- Venue: Harold's Cross Stadium
- Location: Dublin
- End date: 11 August
- Total prize money: £1,250 (winner)

= 1961 Irish Greyhound Derby =

The 1961 Irish Greyhound Derby took place during July and August with the final being held at Harold's Cross Stadium in Dublin on 11 August 1961.

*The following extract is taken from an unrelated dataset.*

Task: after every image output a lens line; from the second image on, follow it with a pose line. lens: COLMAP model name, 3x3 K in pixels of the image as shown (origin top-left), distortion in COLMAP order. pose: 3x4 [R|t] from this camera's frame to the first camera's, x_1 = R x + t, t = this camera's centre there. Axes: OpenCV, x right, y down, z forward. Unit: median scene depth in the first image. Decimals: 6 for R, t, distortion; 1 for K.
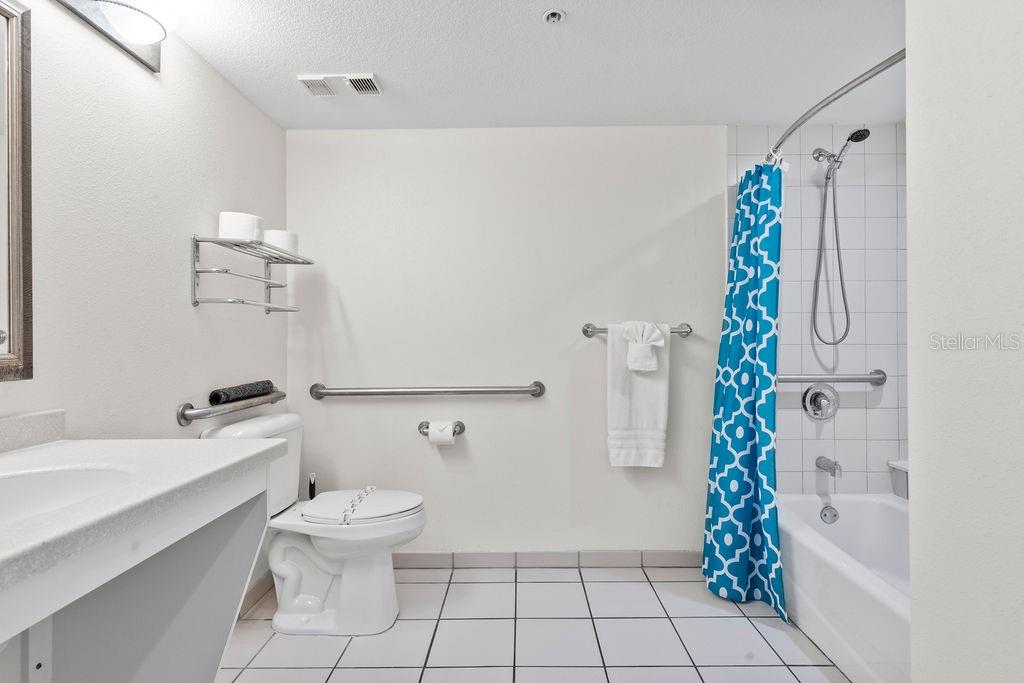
lens RADIAL K [[515.6, 0, 519.7], [0, 515.6, 337.7], [0, 0, 1]] dist [0.000896, 0.000915]
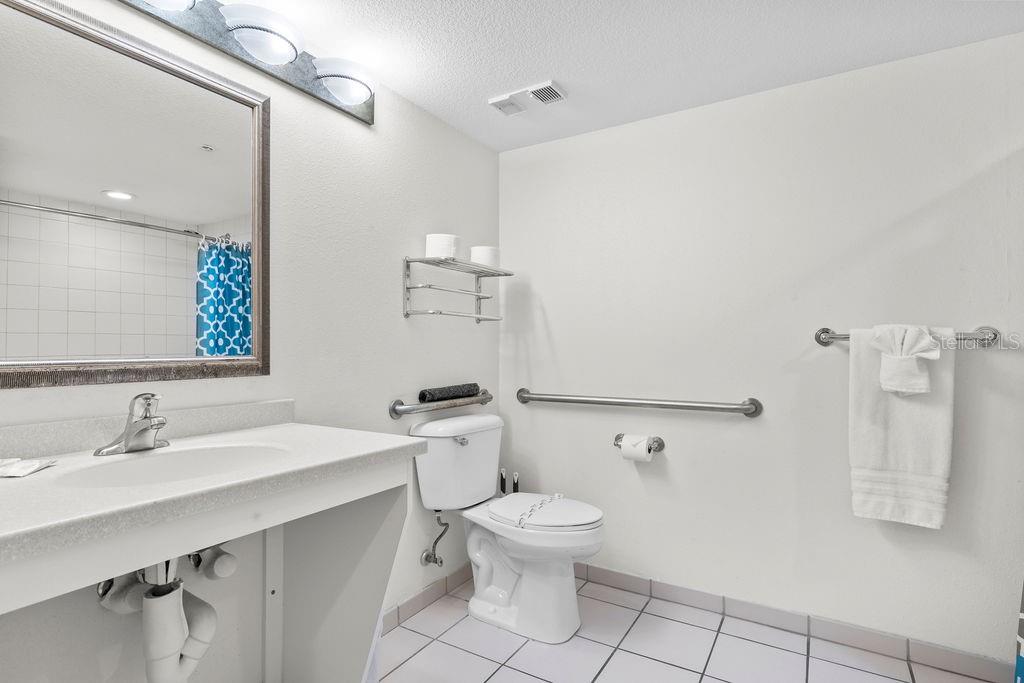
lens RADIAL K [[515.6, 0, 515.4], [0, 515.6, 343.4], [0, 0, 1]] dist [0.000896, 0.000915]
pose [[0.859892, 0.003327, -0.510465, 0.156316], [-0.004572, 0.999989, -0.001184, -0.001717], [0.510456, 0.003352, 0.859897, 0.102880]]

The winner Chieftain's Guest won £1,250 and was trained and bred by Leslie McNair, and jointly owned by McNair and Eric McCullough.

== Final result ==
At Harold's Cross, 11 August (over 525 yards):

| Position | Name of Greyhound | Breeding | Trap | SP | Time | Trainer |
|---|---|---|---|---|---|---|
| 1st | Chieftain's Guest | Knock Hill Chieftain - Star Guest | 1 | 5-2 | 29.45 | Leslie McNair |
| 2nd | Skips Choice | Romola's Dante - Phil Skip | 6 | 5-1 | 29.49 | Gay McKenna |
| 3rd | The Grand Canal | Champion Prince - The Grand Duchess | 4 | 4-1 | 29.57 | Paddy Dunphy |
| 4th | Wild Maid | Champion Prince - Much Loved | 3 | 6-4f |  |  |
| 5th | Ballycashen Rory | unknown | 2 | 20-1 |  |  |
| 6th | Evening Iris | unknown | 5 | 100-7 |  |  |

=== Distances ===
½, 1 (lengths)

== Competition Report==
Long Story and Sandown Dick were major eliminations during the first round and Clonmel record holder Odd Venture broke a hock whilst leading. First round winners included The Grand Canal, Ireland's leading bitch Wild Maid, Evening Irish and Ballycashen Rory.

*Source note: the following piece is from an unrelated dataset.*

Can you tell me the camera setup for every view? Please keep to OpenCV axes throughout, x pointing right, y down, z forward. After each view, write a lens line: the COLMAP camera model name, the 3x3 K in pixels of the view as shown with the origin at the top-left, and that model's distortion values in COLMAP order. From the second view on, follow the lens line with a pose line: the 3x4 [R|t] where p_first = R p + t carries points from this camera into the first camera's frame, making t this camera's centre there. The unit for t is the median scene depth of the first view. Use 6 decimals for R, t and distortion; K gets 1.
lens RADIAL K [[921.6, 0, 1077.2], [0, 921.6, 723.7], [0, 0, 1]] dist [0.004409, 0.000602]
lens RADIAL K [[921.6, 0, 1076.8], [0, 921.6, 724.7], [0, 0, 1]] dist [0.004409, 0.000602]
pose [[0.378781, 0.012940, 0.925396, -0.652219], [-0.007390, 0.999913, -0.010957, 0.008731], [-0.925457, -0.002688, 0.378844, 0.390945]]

In the second round The Grand Canal won again with Spark of Delight and Wild Maid also impressing. The first semi-final went to Wild Maid in 29.32 and The Grand Canal who remained unbeaten after recording 29.36 in the second semi-final. The final semi was won by Skips Choice in a slower time of 29.84.

The final saw three greyhounds prominent early, Skips Choice had etched out a lead but the strong finishing Chieftains Guest caught him and won by half a length to land a hefty gamble with The Grand Canal also running on strongly a further length behind. Chieftains Guest who had failed to win a race leading up to the final was to finish lame on his wrist.